Vom Widerstand zur Anerkennung

Die Unterschutzstellung verlief keineswegs konfliktfrei. Eigentümerinnen und Eigentümer befürchteten Wertverluste und Eingriffe in ihre Sanierungsfreiheit. Die Interessengemeinschaft Terrassenhaussiedlung (IGT) legte ein Gegengutachten vor, das die Denkmaleigenschaft infrage stellte – ein Versuch, den Architekt Eugen Gross scharf als „unwissenschaftlich“ kritisierte. Doch der Dialog siegte über den Konflikt: Ein gemeinsam erarbeiteter Denkmalpflegeplan ermöglicht nachhaltige Modernisierungen, ohne das charakteristische Erscheinungsbild zu gefährden. Die Integration von Photovoltaikanlagen und Mikrowärmepumpen zeigt beispielhaft, dass Denkmalschutz und zukunftsorientiertes Bauen keine Gegensätze sein müssen.

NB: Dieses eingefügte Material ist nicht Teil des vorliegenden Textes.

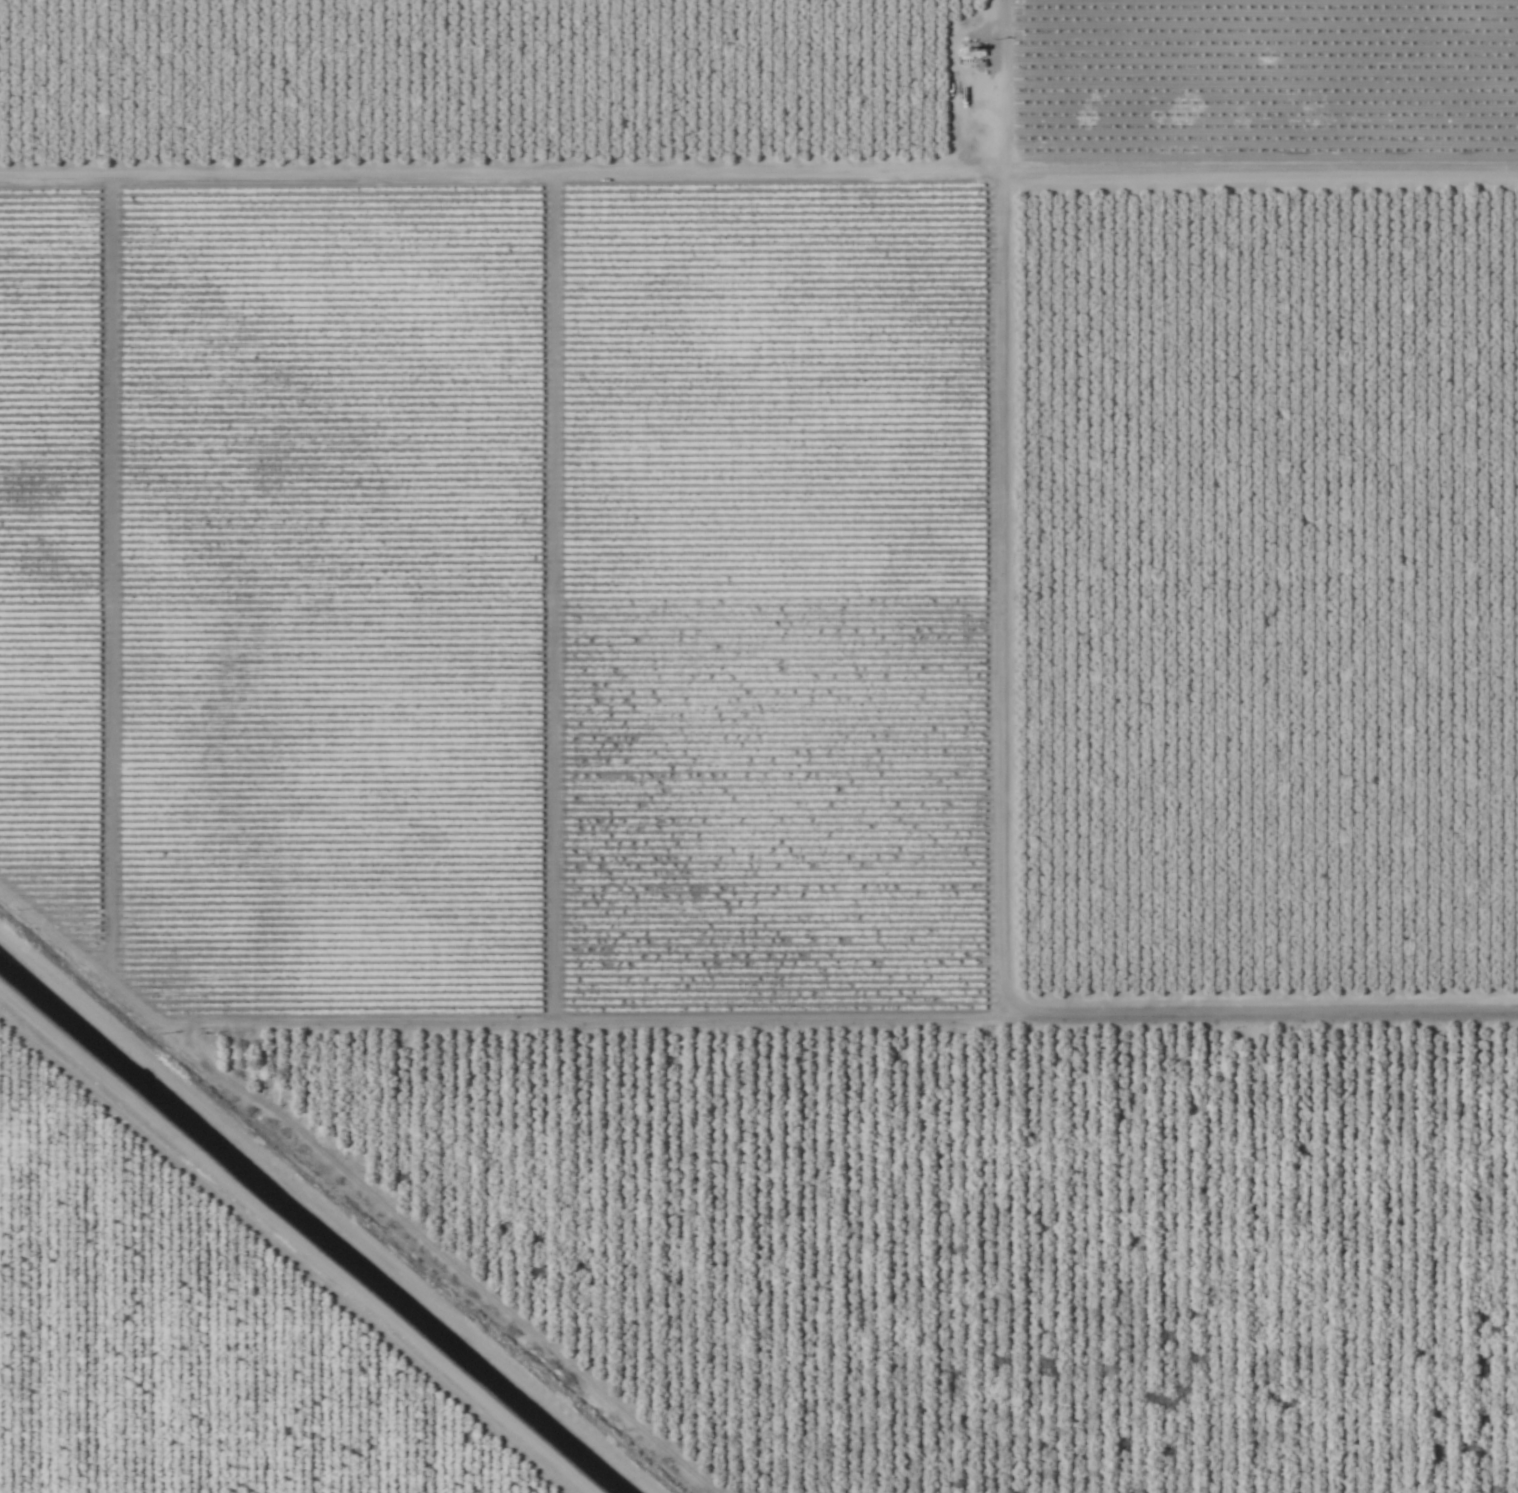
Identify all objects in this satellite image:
road: (1030, 505)
crop: (759, 746)
road: (1275, 1026)
road: (296, 1243)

Architektur zwischen Beton und Utopie

Was der Terrassenhaussiedlung ihren besonderen Status verleiht, ist mehr als ihre materialtechnische Erscheinung. Es ist die Idee, Bewohnerinnen und Bewohner aktiv in die Gestaltung ihres Lebensraumes einzubeziehen – eine Vision, die heute aktueller scheint denn je. Partizipative Prozesse, wie sie Andrea Jany in ihrer Forschung hervorhebt, sind heute ein Vorbild für moderne Stadtentwicklung.

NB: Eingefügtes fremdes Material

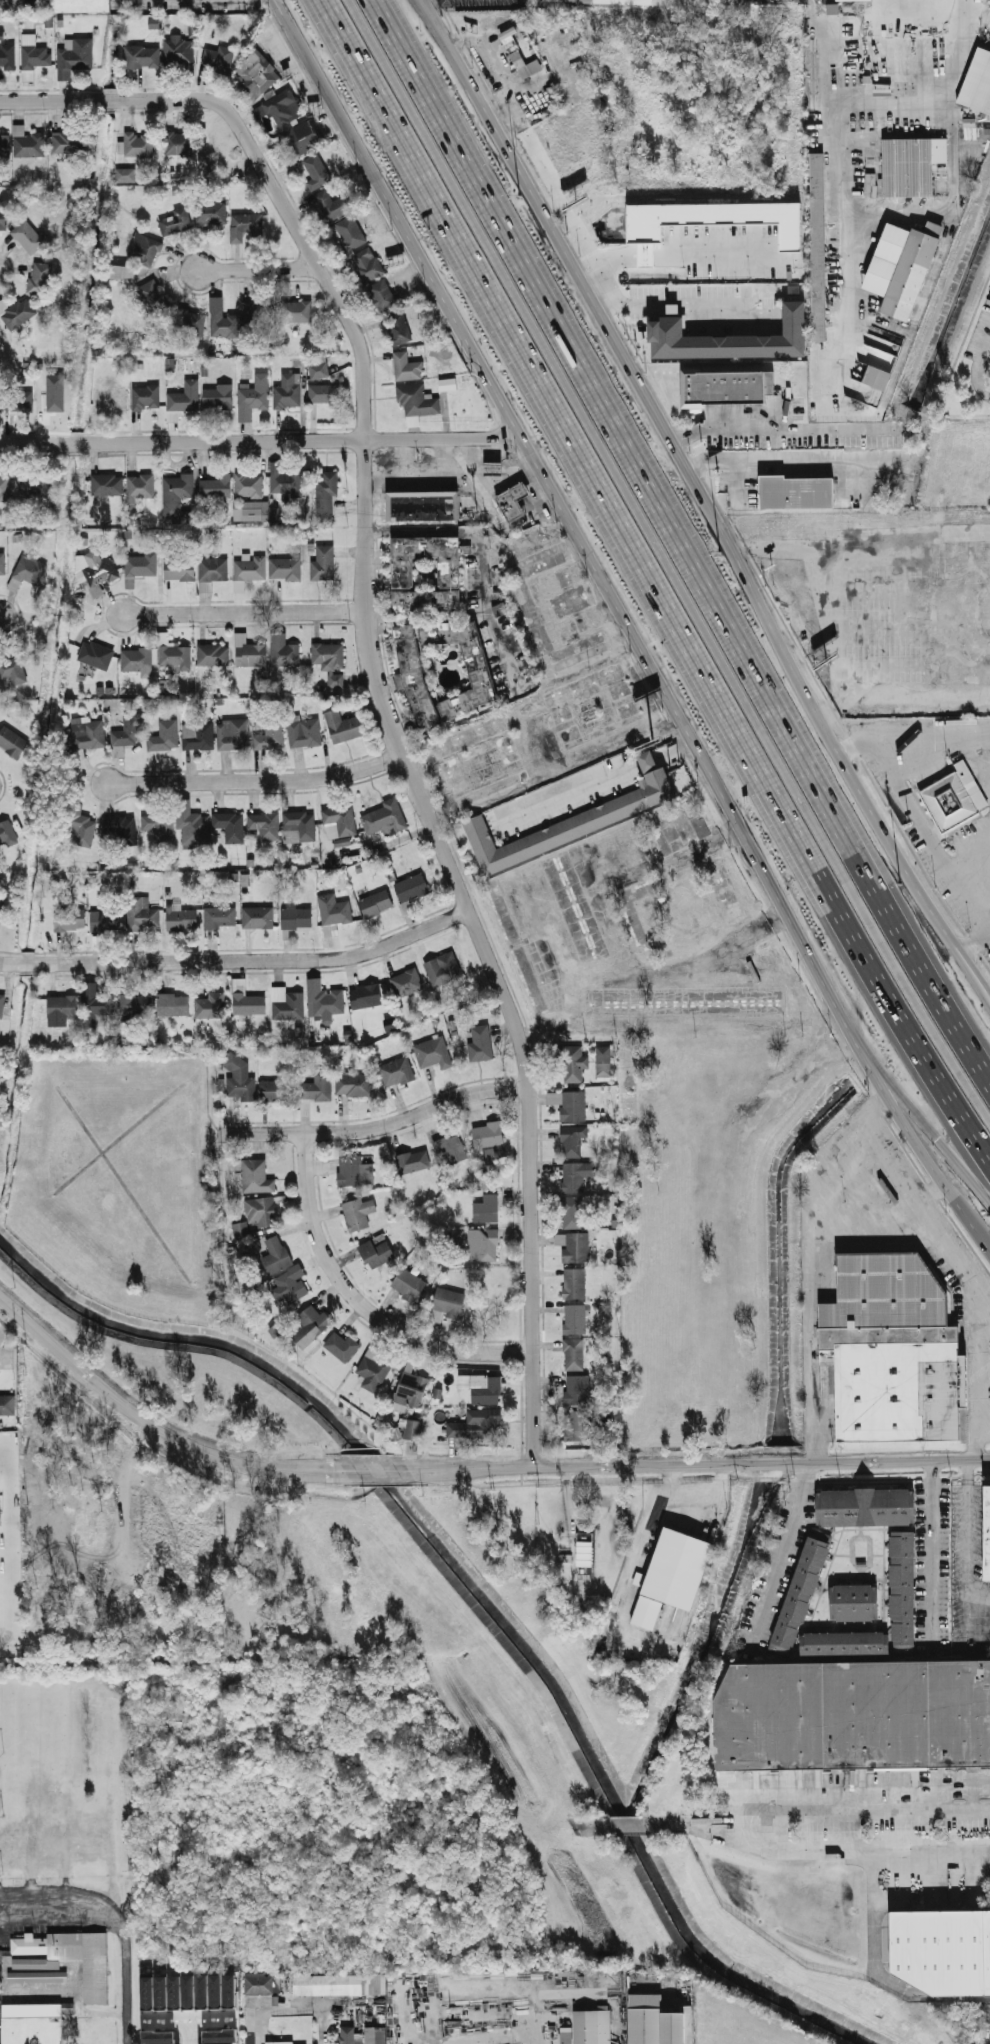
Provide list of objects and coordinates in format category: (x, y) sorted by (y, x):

Nachhaltigkeit als neuer Denkmalschutz

Projekte wie DeCO₂ und Herisol, die an der Siedlung angesiedelt sind, zeigen, wie Energiewende und architektonisches Erbe Hand in Hand gehen können. Der Denkmalschutz wird hier nicht als starre Bewahrung, sondern als dynamische Weiterentwicklung verstanden – ein Paradigmenwechsel, der Schule machen könnte.

Mutiger Schritt mit Signalwirkung

Die Unterschutzstellung der Terrassenhaussiedlung ist ein mutiger und richtiger Schritt. Sie würdigt nicht nur die architektonische und soziale Vision der Nachkriegszeit, sondern setzt ein wichtiges Zeichen dafür, dass nachhaltige Stadtentwicklung auch aus dem Respekt gegenüber unserer gebauten Geschichte erwachsen kann.